10/05
Dear Jan,
This evening, when I pulled out of the driveway headed for the squirrel woods, my neighbor waved at me from his lawn tractor. It must be the third or fourth time he's cut grass since I last cut mine. Actually, he mows his lawn, and I cut grass. There's a distinction. I should offer him my grass to cut. No sense him mowing his when it doesn't require it since I don't cut mine when it does. He's a good sport, and he'd fake some amusement at the offer, but he wouldn't do it no matter how much he wanted to, or how much I begged him. A man's grass is the window through which he displays his worth as a community citizen, and for that reason every man is duty bound to make his own statement.

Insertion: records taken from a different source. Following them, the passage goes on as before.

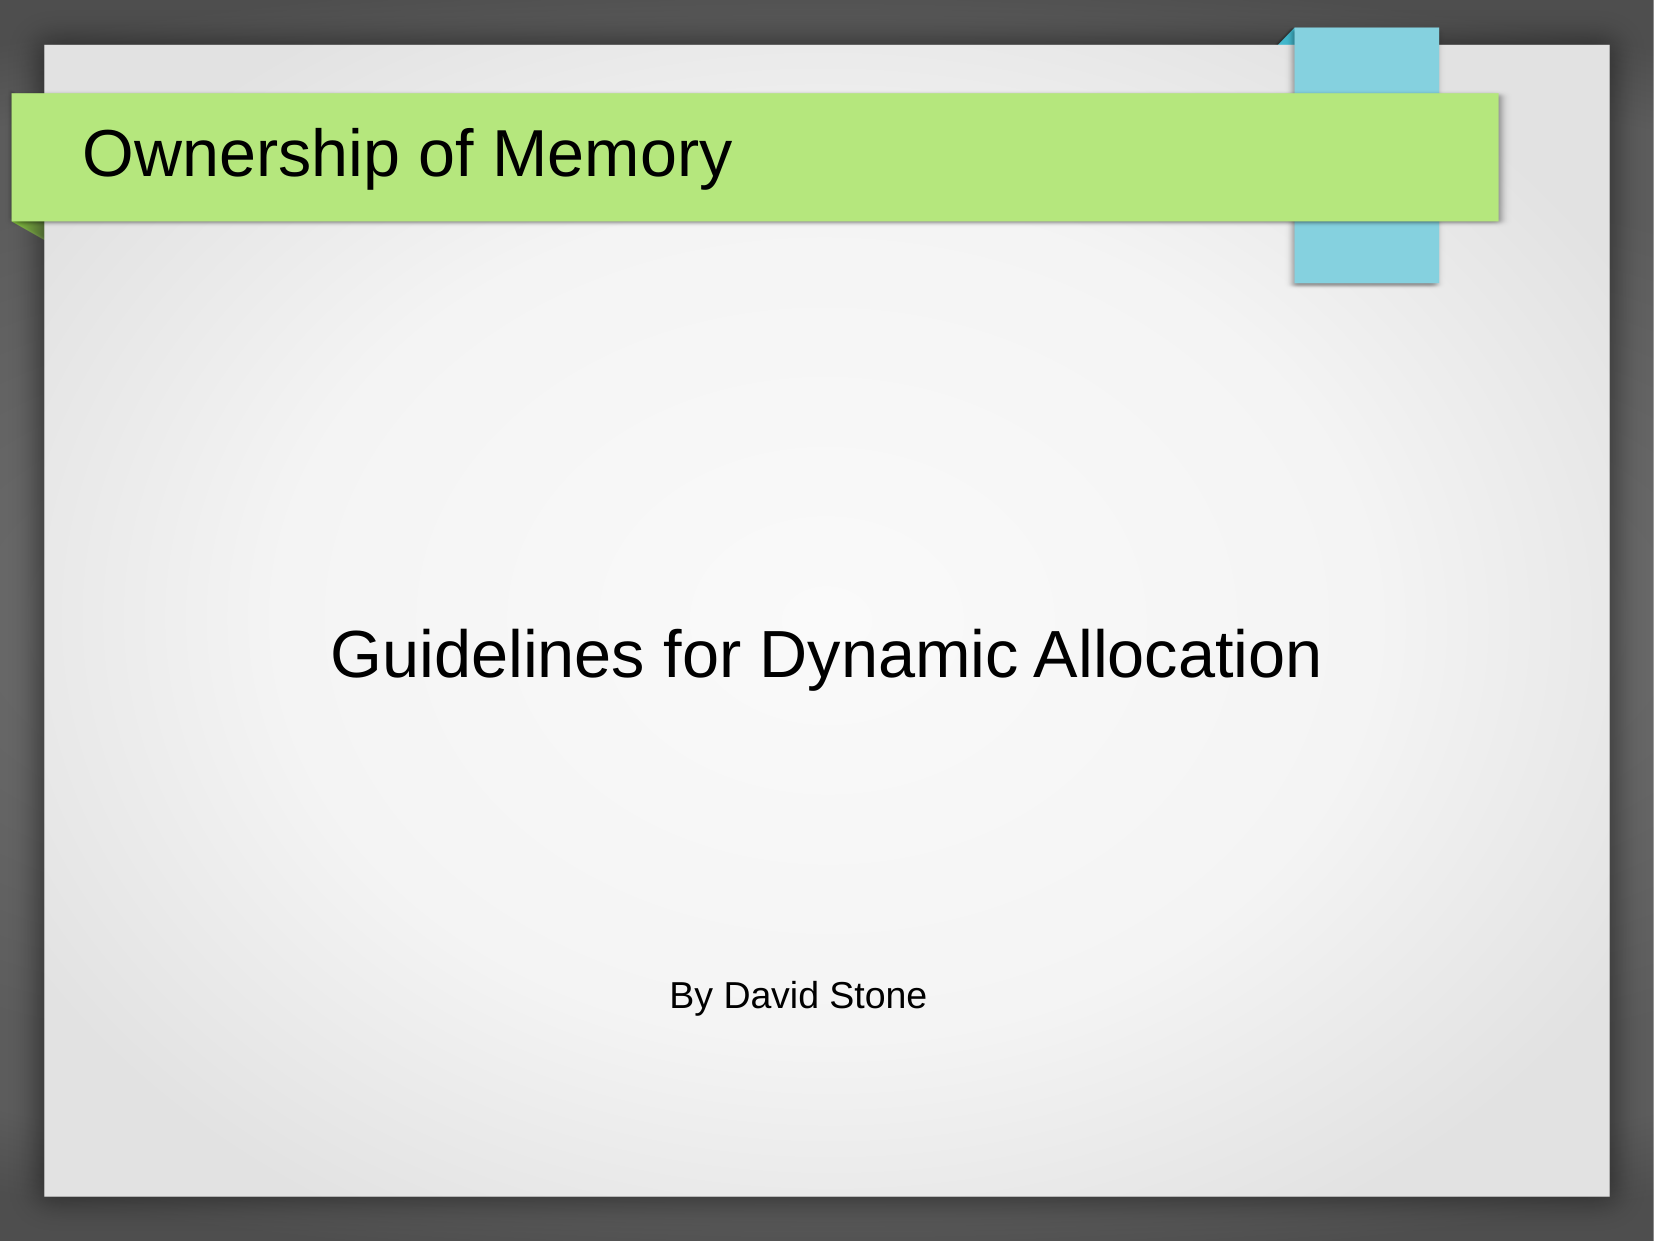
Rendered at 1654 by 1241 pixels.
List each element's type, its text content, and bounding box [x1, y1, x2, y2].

title Ownership of Memory [82, 49, 1571, 257]
text_box By David Stone [654, 966, 955, 1024]
subtitle Guidelines for Dynamic Allocation [82, 295, 1571, 1015]
picture [0, 0, 1654, 1241]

I have a self-propelled mower for turning up full throttle and running behind. It provides some justification for cutting the grass by offering a workout. Big Honda 17 hp motor, bigger than on the VW pickup I had back in the 60's. Don't need or have time for the workout when I am hunting hard, like now, and I'd bet a dollar that my neighbor would love to drop all convention and wheel across the road to my acreage on full throttle to set upon some real grass just to see how his mower stacks up against mine. He can't, though. It wouldn't be fair to the neighbors.

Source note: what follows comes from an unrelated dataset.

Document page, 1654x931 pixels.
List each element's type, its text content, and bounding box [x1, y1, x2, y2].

Not cutting the grass earned me two squirrels tonight, and the best hunting is still to come. My friend Tom Mussatto, who also hunts squirrels, tells me he hunts under a different urgency than I because he has no chickens to fall upon. I accuse him of indirectly chiding me for shooting poorly enough to require a chicken backup plan. But I've been doing well. If this keeps up, I may raise fewer broilers next Spring and pasture the remaining property.
When was the last time you ate squirrel, Jan? I bet not since boyhood, right? Damned shame. Squirrels are delectable, the best meat I have ever eaten, delicious beyond description. But why wouldn't they be? If you are what you eat, is there a sweeter, more flavorful nut for eating than a shagbark hickory nut, the squirrel's favorite fare? Can you imagine what venison would taste like if those creatures found a way to eat hickories?
I usually gather several gallons of hickories each Fall before they frost, and have devised a mechanical contraption for busting through their shells, one that does not scatter or crush them when they explode as from a heavy blow. Sometimes it pops them into neat quarters and I can extract the meats with a sharp pick. They require drying for about a month or so, whereupon they reach peak flavor. They are to pecans, their domestic cousin, what morels are to store-bought button mushrooms. You don't have morels in California, though, do you?
Sometimes a little white grub will invade a crop, attacking one tree more than its neighbors. Squirrels avoid those trees, so it's always a good bet to start your search under trees that show cuttings strewn about. Better yet, do the squirrel taste-test yourself and sample from different trees. Some hickories are thicker shelled than others, some have a preponderance of dried-up meats, and some are really, really good.
But even with a taste-test these insidious little grubs will show up sometimes in one fourth of your nuts. They must get laid as eggs in the Spring nut buds. I think that's what squirrels smell for when they ferret out a nut. The size and appearance of small waxworms, these fellas eat their way out, boring a neat round hole through the shell after they have excavated the meat. There's usually a handful of them in the bottom of my nut bucket by the time the ponds have frozen, and I've thought about taking them to use as bait for bluegills, but never done it. I could parlay them into something delectable in the process. What a circle that would be: squirrels, hickories and panfish, with me standing in the middle!
Squirrels eat the best food and they also have the most fun. No animal excels them in either department. Have you ever paid attention to squirrel travel? I've referred to it before as a circus high wire act in clown shoes, and that's accurate if you can also imagine that these impromptu clowns are laying down the wire as they go, writing the script as they live it. If Euclidean geometry required squirrel brains to codify its theorems and corollaries, then we'd be measuring the distance between point A and point B by skill level, risk and adventure, never by the shortest distance. Which way would you prefer to measure, or travel? Or think? Or live?
Jan, I suspect a causal relationship between their love for hickory nuts and their enjoyment of this planet. It can't be coincidence that they eat the tastiest food and also have the most fun. I suspect this corollary, too: the archers who hunt and eat squirrels have more fun and enjoyment than all the other archers, who, because they are hunters, have it over the whole rest of humanity. It corresponds with my experiences and observations, and it also makes perfect sense based upon the you-are-what-you-eat principle. But then I am squirrel brained, of the diet-derived variety, and could never be comfortable with textbook geometry regardless of how it was fed.
Much love. Shall I overnight you some frozen squirrel? Or do you just want a quart of hickories to shell?